毛仲笑笑:“你们两个不是我的贴身部下吗?怎么遇见危险不来帮忙啊?是不是和这家伙有一腿?要不,咱们去拫老将那儿说说清楚?”
王海生和牛雷一听,唰一声就跪下了:“毛大哥饶命!
我们绝对不会,绝对不会!”
“不会?那怎么你们一来,他就来了?你们不是线人吧?”
“不是不是,毛大哥,您千万不要误会啊。

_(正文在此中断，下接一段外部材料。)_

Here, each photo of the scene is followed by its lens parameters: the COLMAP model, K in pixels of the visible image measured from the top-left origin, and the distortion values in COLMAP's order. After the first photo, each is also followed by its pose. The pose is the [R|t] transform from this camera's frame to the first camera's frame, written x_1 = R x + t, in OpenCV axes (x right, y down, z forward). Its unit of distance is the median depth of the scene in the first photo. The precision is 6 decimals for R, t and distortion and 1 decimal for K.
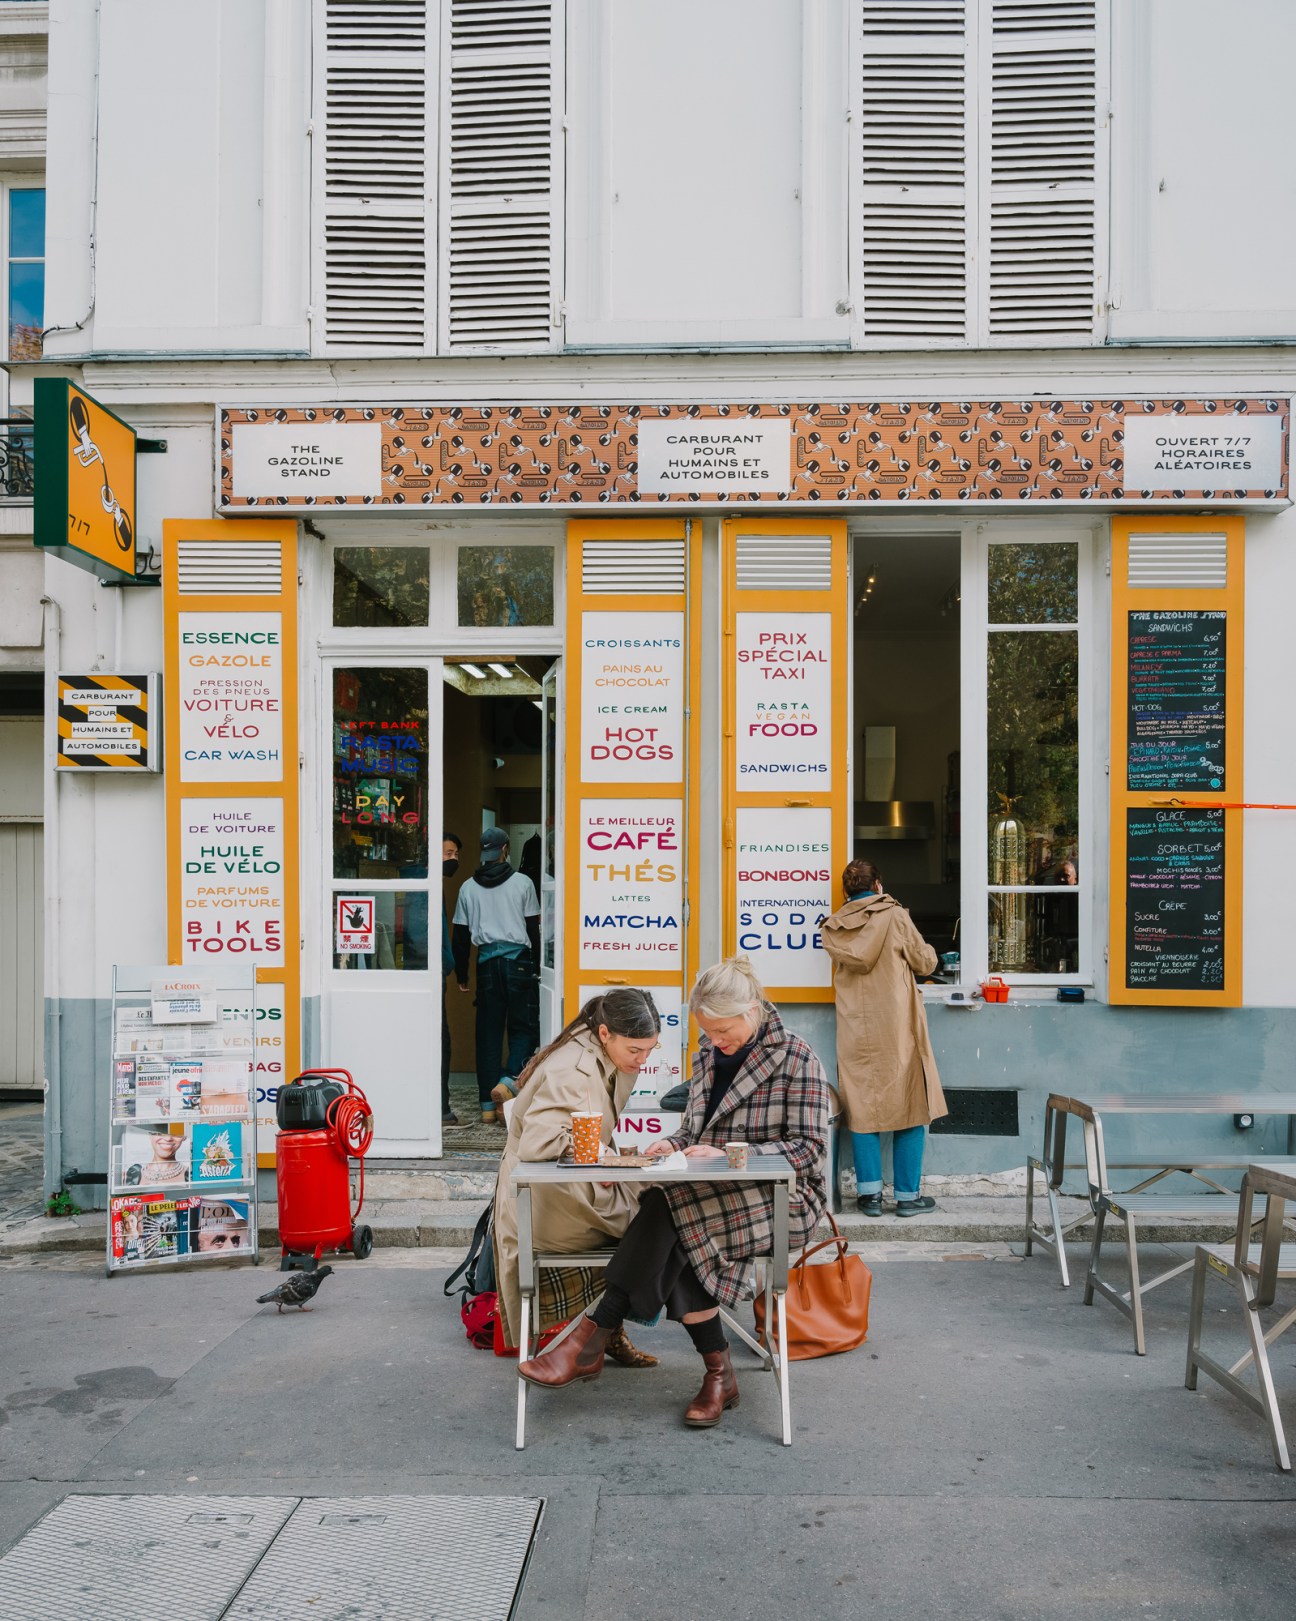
lens RADIAL K [[2734.0, 0, 648.0], [0, 2734.0, 810.5], [0, 0, 1]] dist [-0.014180, -0.063857]
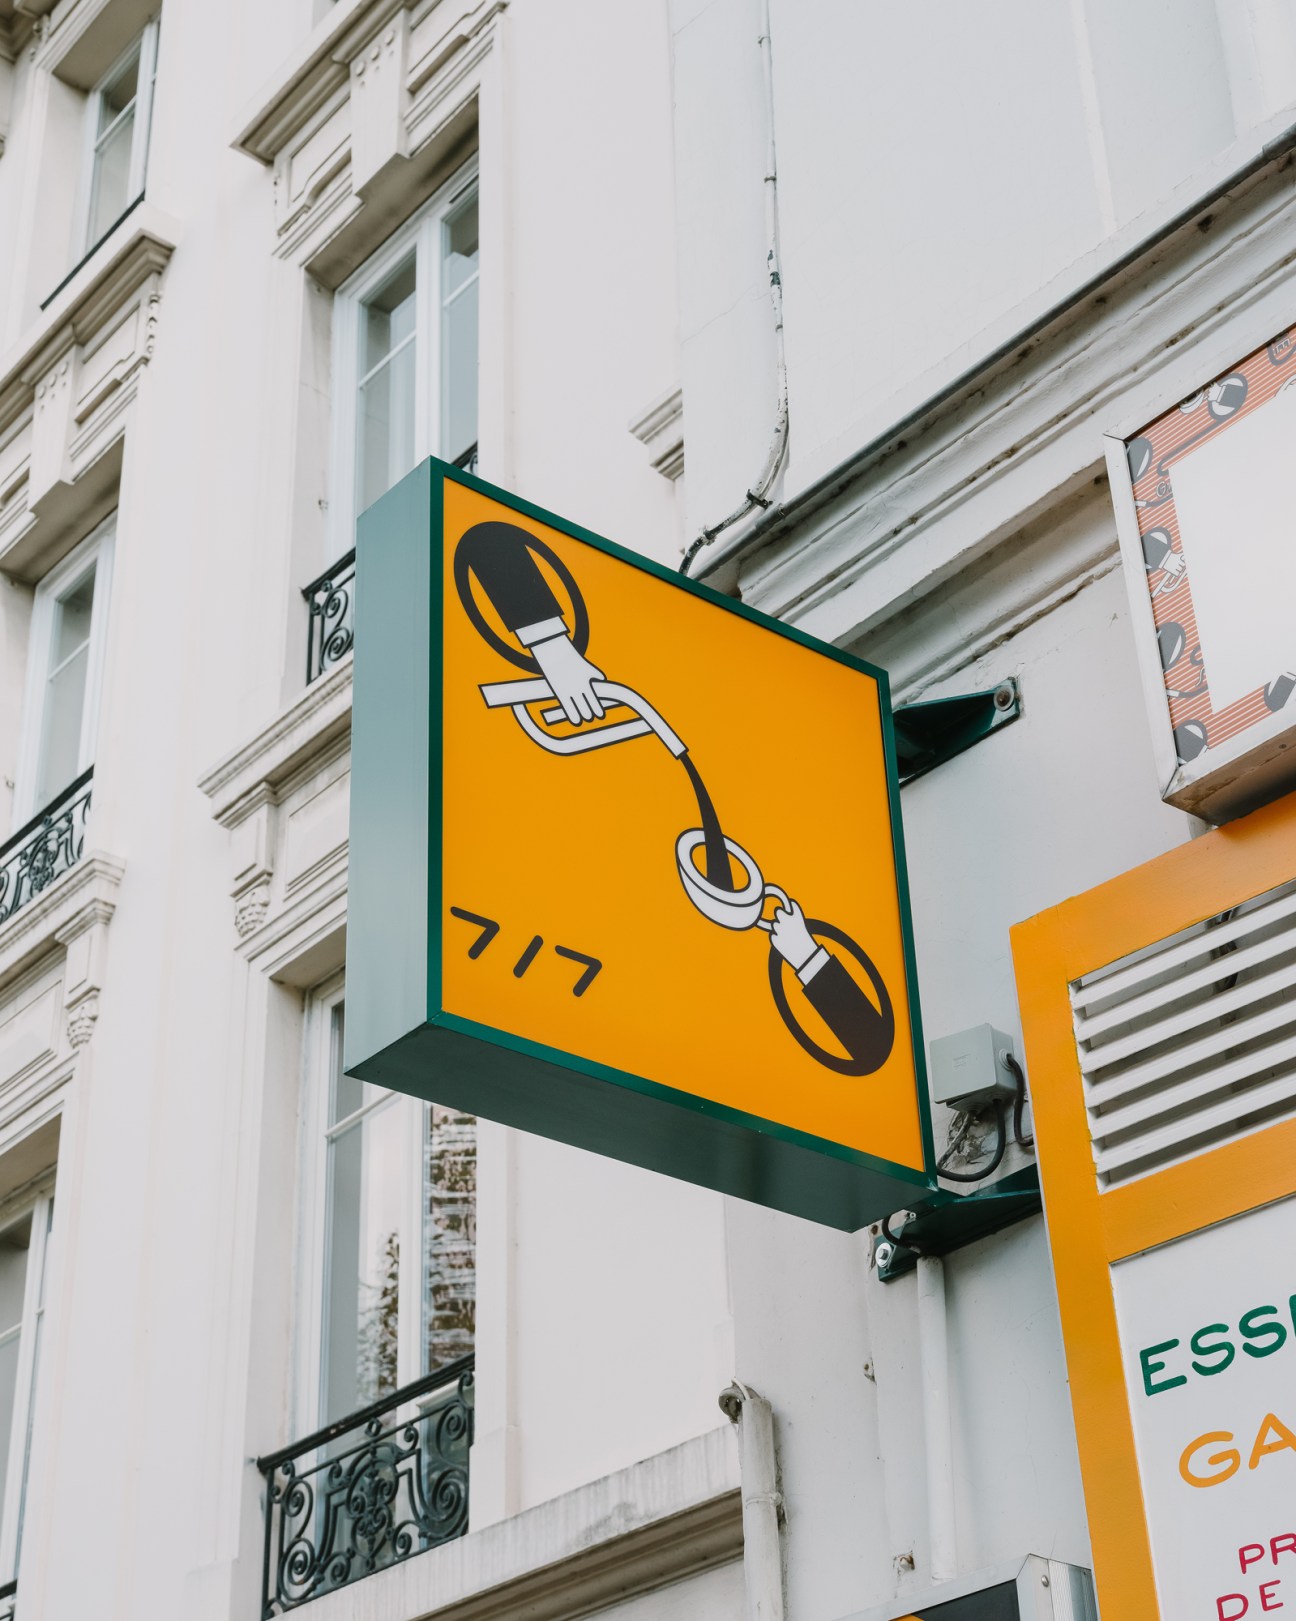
lens RADIAL K [[2734.0, 0, 648.0], [0, 2734.0, 810.5], [0, 0, 1]] dist [-0.014180, -0.063857]
pose [[0.710419, -0.396589, -0.581397, -0.055582], [0.052952, 0.853886, -0.517759, 0.008136], [0.701784, 0.337040, 0.627617, 0.825188]]
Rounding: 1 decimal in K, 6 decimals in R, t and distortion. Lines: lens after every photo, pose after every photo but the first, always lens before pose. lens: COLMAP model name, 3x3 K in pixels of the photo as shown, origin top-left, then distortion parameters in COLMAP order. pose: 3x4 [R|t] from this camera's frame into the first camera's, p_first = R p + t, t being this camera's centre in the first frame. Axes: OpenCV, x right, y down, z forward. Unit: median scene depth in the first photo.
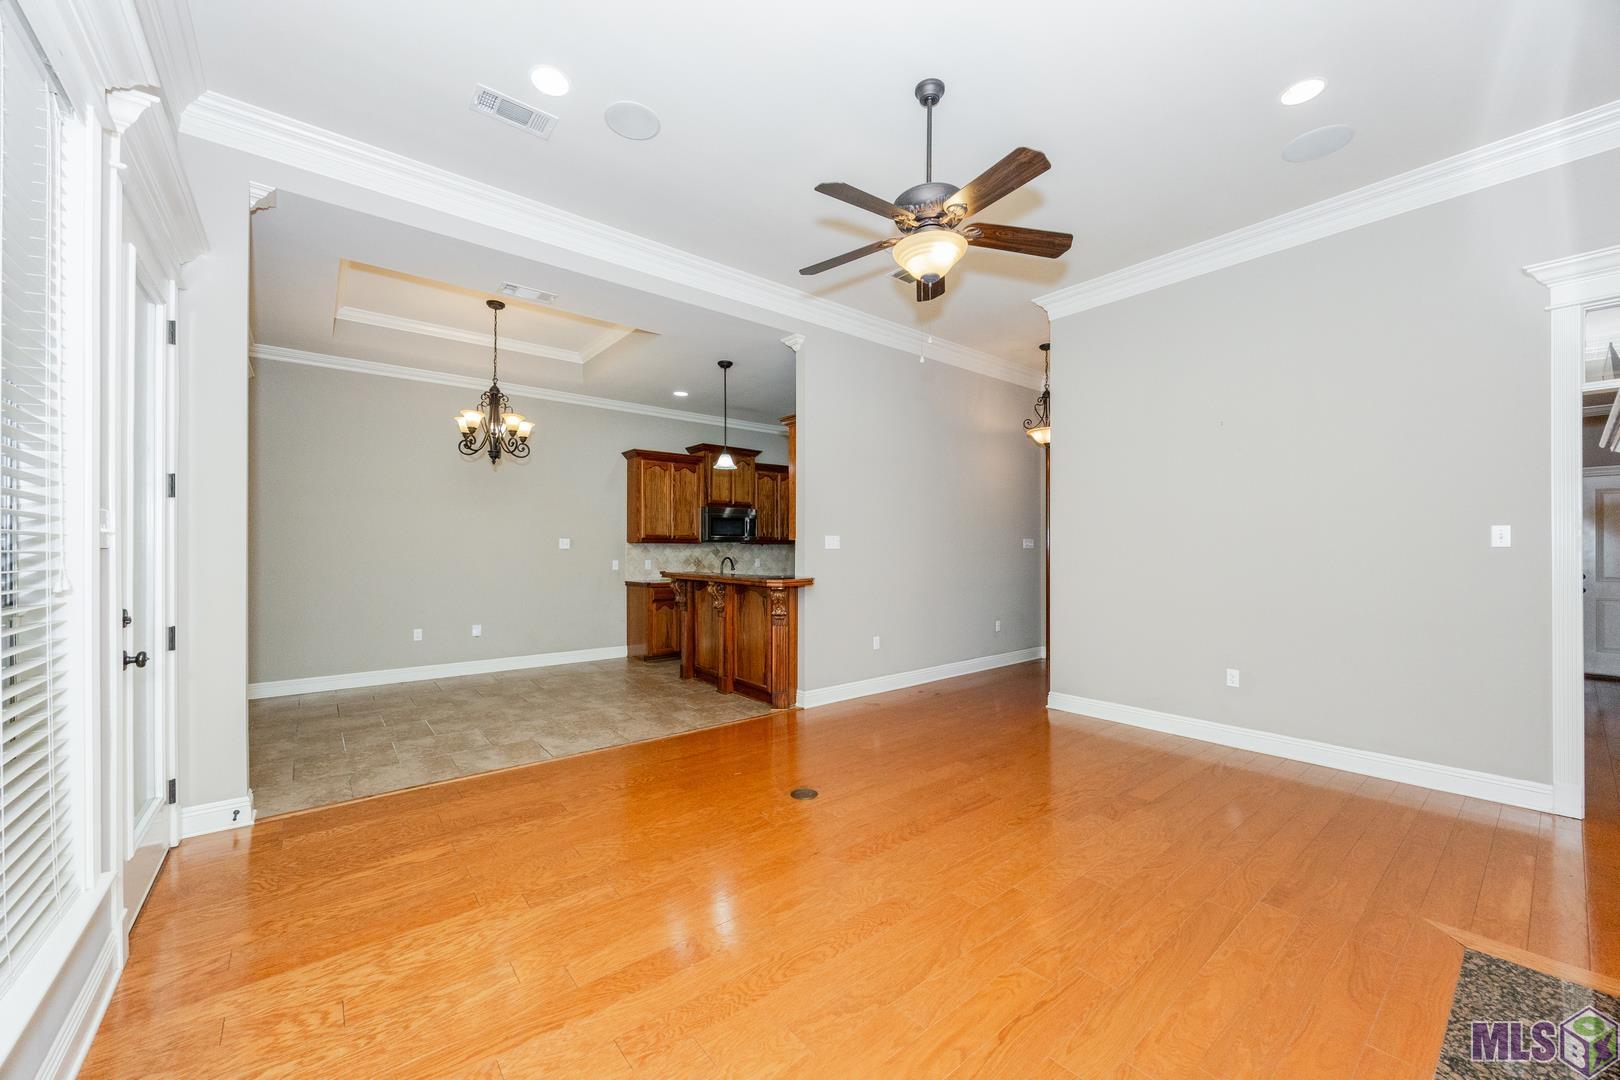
lens RADIAL K [[619.0, 0, 810.0], [0, 619.0, 540.0], [0, 0, 1]] dist [-0.010326, 0.000520]
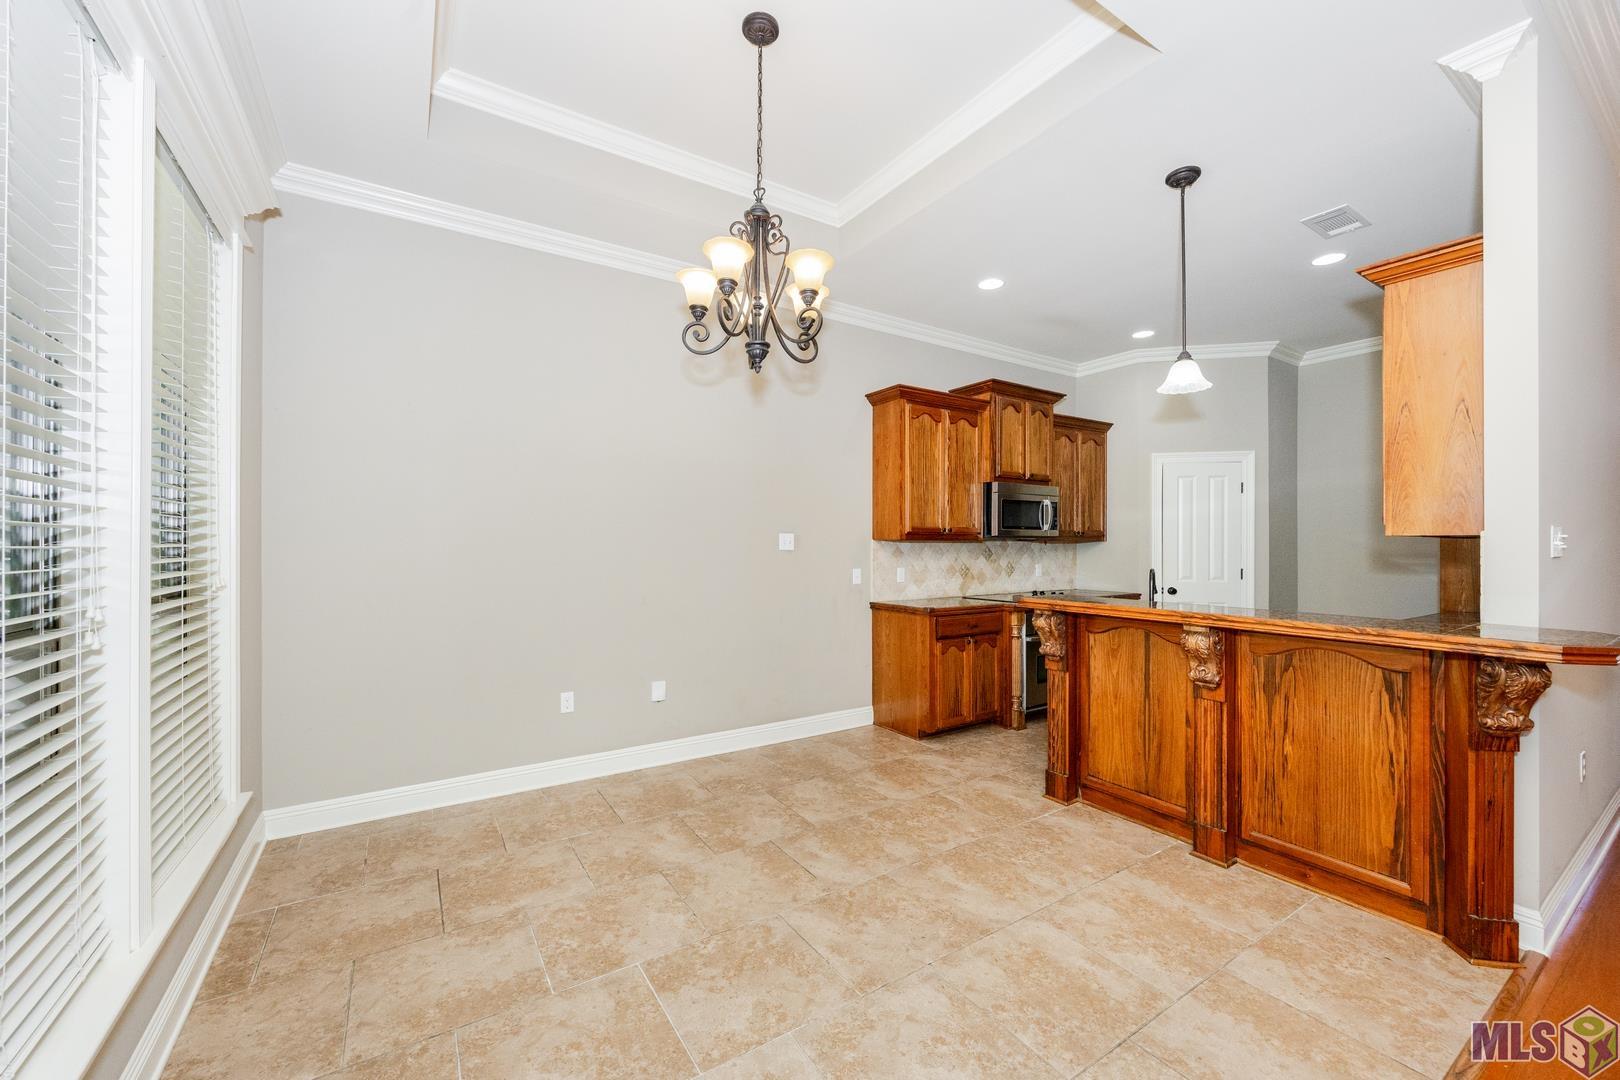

”
“就这点儿出息?开一个玩笑!
告诉你们两位,能够杀得了我毛仲的人还没有出世呢!”
毛仲将两人拽起来。
“是是,大哥,以后,您就好好地教导我们吧!
我们今后就是您的人了!
生是您的人,死是您的鬼!”
牛雷说道。
“滚蛋,你要是割了那个还差不多!
哈哈!”
几个人说着时,有士兵将李灿的尸体拖起来,拴到马后,准备拿去给陈老将军验看。
士兵们这时将这尸体被击毙的惨状看得更分明,一个个纷纷咋舌。
在他们的议论和惊呼声中,有更多的士兵跑来看热闹,不多会儿就聚集了四五十人。
这时,两个戴着兜盔的年轻军官簇拥着十数名骑兵风驰电掣地疾速赶来,大摇大摆地骑马闯进人群,威风凛凛地撞开道路,来到了面前,板起冷冷的面孔喝道:“都干什么?干什么?还不去训练?谁在这儿惹事生非?难道不怕军棍伺候?”
官兵们看清来人,马上作鸟兽散,好象见到了老虎。
“左营队把总牛雷在哪里?给我出来!”
老虎军官怒吼着。
毛仲往身边一扫,已经不见了牛雷,问;“牛雷不在,你找他干吗?”
“那小子昨天夜里跑到家眷营房偷……你是谁?”
军官端详着他的脸,噗哧一笑:“麻子,你知道他?”
毛仲见他眼光里充满了蔑视和戏弄,非常恼火:“不知道!”
“不知道你乱嚷什么?简直是笨鳖!”
那军官冷哼一声,手臂一抖,唰,一根鞭子柔软绵长地一闪,已经很漂亮地在空中炸响,几乎就挨着毛仲的脸。